[Excerpts from a dataset]

┄┄┄┄┄┄

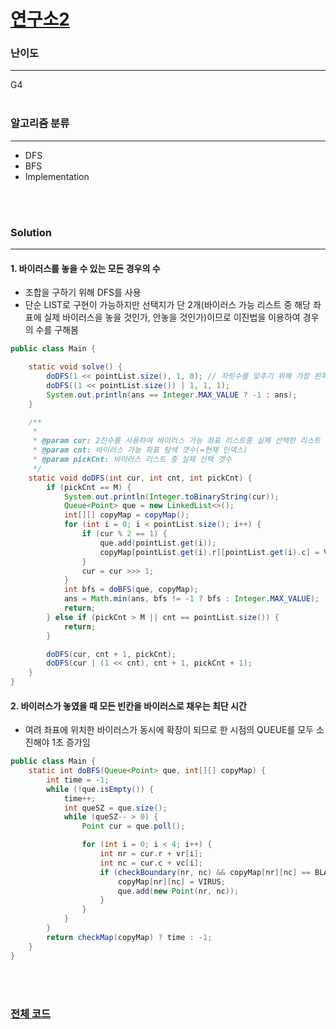 # [연구소2](https://www.acmicpc.net/problem/17141)

### 난이도

***
G4
<br><br>

### 알고리즘 분류

***

* DFS
* BFS
* Implementation

<br><br>

### Solution

***

#### 1. 바이러스를 놓을 수 있는 모든 경우의 수

* 조합을 구하기 위해 DFS를 사용
* 단순 LIST로 구현이 가능하지만 선택지가 단 2개(바이러스 가능 리스트 중 해당 좌표에 실제 바이러스을 놓을 것인가, 안놓을 것인가)이므로 이진법을 이용하여 경우의 수를 구해봄

```java
public class Main {

    static void solve() {
        doDFS(1 << pointList.size(), 1, 0); // 자릿수를 맞추기 위해 가장 왼쪽에 1을 위치하고 바이러스 갯수만큼 2진수 자릿수를 채움
        doDFS((1 << pointList.size()) | 1, 1, 1);
        System.out.println(ans == Integer.MAX_VALUE ? -1 : ans);
    }

    /**
     *
     * @param cur: 2진수를 사용하여 바이러스 가능 좌표 리스트중 실제 선택한 리스트
     * @param cnt: 바이러스 가능 좌표 탐색 갯수(=현재 인덱스)
     * @param pickCnt: 바이러스 리스트 중 실제 선택 갯수
     */
    static void doDFS(int cur, int cnt, int pickCnt) {
        if (pickCnt == M) {
            System.out.println(Integer.toBinaryString(cur));
            Queue<Point> que = new LinkedList<>();
            int[][] copyMap = copyMap();
            for (int i = 0; i < pointList.size(); i++) {
                if (cur % 2 == 1) {
                    que.add(pointList.get(i));
                    copyMap[pointList.get(i).r][pointList.get(i).c] = VIRUS;
                }
                cur = cur >>> 1;
            }
            int bfs = doBFS(que, copyMap);
            ans = Math.min(ans, bfs != -1 ? bfs : Integer.MAX_VALUE);
            return;
        } else if (pickCnt > M || cnt == pointList.size()) {
            return;
        }

        doDFS(cur, cnt + 1, pickCnt);
        doDFS(cur | (1 << cnt), cnt + 1, pickCnt + 1);
    }
}
```

#### 2. 바이러스가 놓였을 때 모든 빈칸을 바이러스로 채우는 최단 시간

* 여려 좌표에 위치한 바이러스가 동시에 확장이 되므로 한 시점의 QUEUE를 모두 소진해야 1초 증가임

```java
public class Main {
    static int doBFS(Queue<Point> que, int[][] copyMap) {
        int time = -1;
        while (!que.isEmpty()) {
            time++;
            int queSZ = que.size();
            while (queSZ-- > 0) {
                Point cur = que.poll();

                for (int i = 0; i < 4; i++) {
                    int nr = cur.r + vr[i];
                    int nc = cur.c + vc[i];
                    if (checkBoundary(nr, nc) && copyMap[nr][nc] == BLANK) {
                        copyMap[nr][nc] = VIRUS;
                        que.add(new Point(nr, nc));
                    }
                }
            }
        }
        return checkMap(copyMap) ? time : -1;
    }
}
```

<br><br>

### [전체 코드](https://github.com/Jungmin-Seo0527/CodingTest/blob/main/src/BOJ17141_연구소2.java)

┄┄┄┄┄┄

WHAT IS BEING ASKED:
All of the records above should be written out exactly, with the pictures left out.

ANSWER TO THIS TASK:
 # [연구소2](https://www.acmicpc.net/problem/17141)

### 난이도

***
G4
<br><br>

### 알고리즘 분류

***

* DFS
* BFS
* Implementation

<br><br>

### Solution

***

#### 1. 바이러스를 놓을 수 있는 모든 경우의 수

* 조합을 구하기 위해 DFS를 사용
* 단순 LIST로 구현이 가능하지만 선택지가 단 2개(바이러스 가능 리스트 중 해당 좌표에 실제 바이러스을 놓을 것인가, 안놓을 것인가)이므로 이진법을 이용하여 경우의 수를 구해봄

```java
public class Main {

    static void solve() {
        doDFS(1 << pointList.size(), 1, 0); // 자릿수를 맞추기 위해 가장 왼쪽에 1을 위치하고 바이러스 갯수만큼 2진수 자릿수를 채움
        doDFS((1 << pointList.size()) | 1, 1, 1);
        System.out.println(ans == Integer.MAX_VALUE ? -1 : ans);
    }

    /**
     *
     * @param cur: 2진수를 사용하여 바이러스 가능 좌표 리스트중 실제 선택한 리스트
     * @param cnt: 바이러스 가능 좌표 탐색 갯수(=현재 인덱스)
     * @param pickCnt: 바이러스 리스트 중 실제 선택 갯수
     */
    static void doDFS(int cur, int cnt, int pickCnt) {
        if (pickCnt == M) {
            System.out.println(Integer.toBinaryString(cur));
            Queue<Point> que = new LinkedList<>();
            int[][] copyMap = copyMap();
            for (int i = 0; i < pointList.size(); i++) {
                if (cur % 2 == 1) {
                    que.add(pointList.get(i));
                    copyMap[pointList.get(i).r][pointList.get(i).c] = VIRUS;
                }
                cur = cur >>> 1;
            }
            int bfs = doBFS(que, copyMap);
            ans = Math.min(ans, bfs != -1 ? bfs : Integer.MAX_VALUE);
            return;
        } else if (pickCnt > M || cnt == pointList.size()) {
            return;
        }

        doDFS(cur, cnt + 1, pickCnt);
        doDFS(cur | (1 << cnt), cnt + 1, pickCnt + 1);
    }
}
```

#### 2. 바이러스가 놓였을 때 모든 빈칸을 바이러스로 채우는 최단 시간

* 여려 좌표에 위치한 바이러스가 동시에 확장이 되므로 한 시점의 QUEUE를 모두 소진해야 1초 증가임

```java
public class Main {
    static int doBFS(Queue<Point> que, int[][] copyMap) {
        int time = -1;
        while (!que.isEmpty()) {
            time++;
            int queSZ = que.size();
            while (queSZ-- > 0) {
                Point cur = que.poll();

                for (int i = 0; i < 4; i++) {
                    int nr = cur.r + vr[i];
                    int nc = cur.c + vc[i];
                    if (checkBoundary(nr, nc) && copyMap[nr][nc] == BLANK) {
                        copyMap[nr][nc] = VIRUS;
                        que.add(new Point(nr, nc));
                    }
                }
            }
        }
        return checkMap(copyMap) ? time : -1;
    }
}
```

<br><br>

### [전체 코드](https://github.com/Jungmin-Seo0527/CodingTest/blob/main/src/BOJ17141_연구소2.java)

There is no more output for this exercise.